Jakarta : Kota yang Boros


Jakarta adalah ”Kota Impian” bagi sebagian besar masyarakat Indonesia yang tinggal di daerah pinggiran. Selain menjadi pusat pemerintahan, Jakarta juga merupakan pusat bisnis dan keuangan. Data statistik keuangan negara tahun 2009 menyebutkan bahwa lebih dari 70% uang negara beredar di Jakarta. Tidak dapat dipungkiri memang, pembangunan ekonomi yang sentralisitik membuat Jakarta memiliki daya magnetis yang sangat kuat bagi pengusaha lokal maupun asing sehingga arus perekonomian negara menjadi terpusat di Jakarta. Perusahaan-perusahaan raksasa kemudian bermunculan, kegiatan perindustrian tumbuh bagaikan jamur saat musim hujan. Hal ini kemudian menjadikan Jakarta menjadi ”Lahan basah” bagi masyarakat untuk perbaikan kehidupan perekonomian mereka.

**Data yang Diberikan**
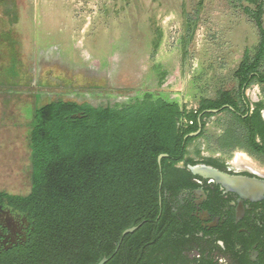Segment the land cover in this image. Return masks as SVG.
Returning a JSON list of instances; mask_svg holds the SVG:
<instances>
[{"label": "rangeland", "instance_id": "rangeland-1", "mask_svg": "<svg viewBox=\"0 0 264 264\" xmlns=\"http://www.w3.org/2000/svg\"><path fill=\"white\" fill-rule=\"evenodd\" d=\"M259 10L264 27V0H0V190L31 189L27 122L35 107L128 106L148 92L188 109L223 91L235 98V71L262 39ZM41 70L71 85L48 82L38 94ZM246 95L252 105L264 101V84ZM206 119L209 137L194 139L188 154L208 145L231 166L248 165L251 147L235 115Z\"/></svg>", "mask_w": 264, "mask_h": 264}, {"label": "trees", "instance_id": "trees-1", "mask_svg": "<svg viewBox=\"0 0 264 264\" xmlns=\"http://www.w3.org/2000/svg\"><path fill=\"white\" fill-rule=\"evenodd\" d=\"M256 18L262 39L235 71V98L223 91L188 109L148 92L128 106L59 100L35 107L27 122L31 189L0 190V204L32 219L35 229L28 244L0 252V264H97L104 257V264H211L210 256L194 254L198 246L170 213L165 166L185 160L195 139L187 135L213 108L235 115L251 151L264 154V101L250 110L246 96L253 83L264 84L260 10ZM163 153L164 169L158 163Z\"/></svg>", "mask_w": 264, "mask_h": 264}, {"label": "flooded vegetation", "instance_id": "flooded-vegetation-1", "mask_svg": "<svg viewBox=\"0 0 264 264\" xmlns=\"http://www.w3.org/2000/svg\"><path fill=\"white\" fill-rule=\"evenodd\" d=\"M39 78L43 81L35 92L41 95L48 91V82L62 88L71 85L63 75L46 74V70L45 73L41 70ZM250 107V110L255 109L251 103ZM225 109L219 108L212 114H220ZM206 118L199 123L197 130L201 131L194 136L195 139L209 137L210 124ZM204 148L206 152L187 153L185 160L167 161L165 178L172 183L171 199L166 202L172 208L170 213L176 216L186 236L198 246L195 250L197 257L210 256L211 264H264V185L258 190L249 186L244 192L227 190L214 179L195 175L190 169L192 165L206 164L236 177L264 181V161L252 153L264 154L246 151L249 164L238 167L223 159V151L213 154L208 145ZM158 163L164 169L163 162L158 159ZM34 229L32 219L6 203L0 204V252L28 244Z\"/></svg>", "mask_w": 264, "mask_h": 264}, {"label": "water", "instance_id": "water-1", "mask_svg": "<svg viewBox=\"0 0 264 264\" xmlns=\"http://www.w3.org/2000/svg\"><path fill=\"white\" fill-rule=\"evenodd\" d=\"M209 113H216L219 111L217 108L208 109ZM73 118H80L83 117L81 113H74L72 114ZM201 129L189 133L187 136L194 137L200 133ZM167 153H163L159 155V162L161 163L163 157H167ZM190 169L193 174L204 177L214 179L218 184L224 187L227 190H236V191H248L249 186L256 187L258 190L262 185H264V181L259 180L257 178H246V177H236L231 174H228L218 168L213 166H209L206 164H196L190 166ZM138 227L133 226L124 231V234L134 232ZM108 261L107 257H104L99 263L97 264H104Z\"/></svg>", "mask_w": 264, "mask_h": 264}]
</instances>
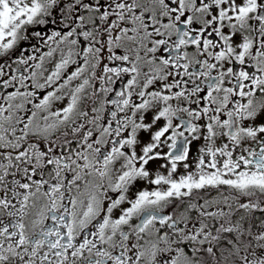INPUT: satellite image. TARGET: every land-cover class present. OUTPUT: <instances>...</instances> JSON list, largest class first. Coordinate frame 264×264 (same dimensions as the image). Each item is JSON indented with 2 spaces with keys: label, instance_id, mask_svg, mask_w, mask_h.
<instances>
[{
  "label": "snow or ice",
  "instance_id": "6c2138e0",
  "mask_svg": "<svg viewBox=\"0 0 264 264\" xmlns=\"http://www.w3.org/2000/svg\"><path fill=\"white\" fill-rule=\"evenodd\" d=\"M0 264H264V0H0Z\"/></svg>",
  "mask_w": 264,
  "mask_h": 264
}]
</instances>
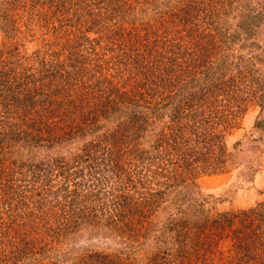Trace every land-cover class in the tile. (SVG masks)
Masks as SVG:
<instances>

**Perintah**
Dalam teks bacaan tentang Jakarta di atas, Jakarta disebut sebagai pusat dari bidang apa saja? Sebutkan semuanya.

**Jawaban Benar**
Pemerintahan, bisnis, dan keuangan.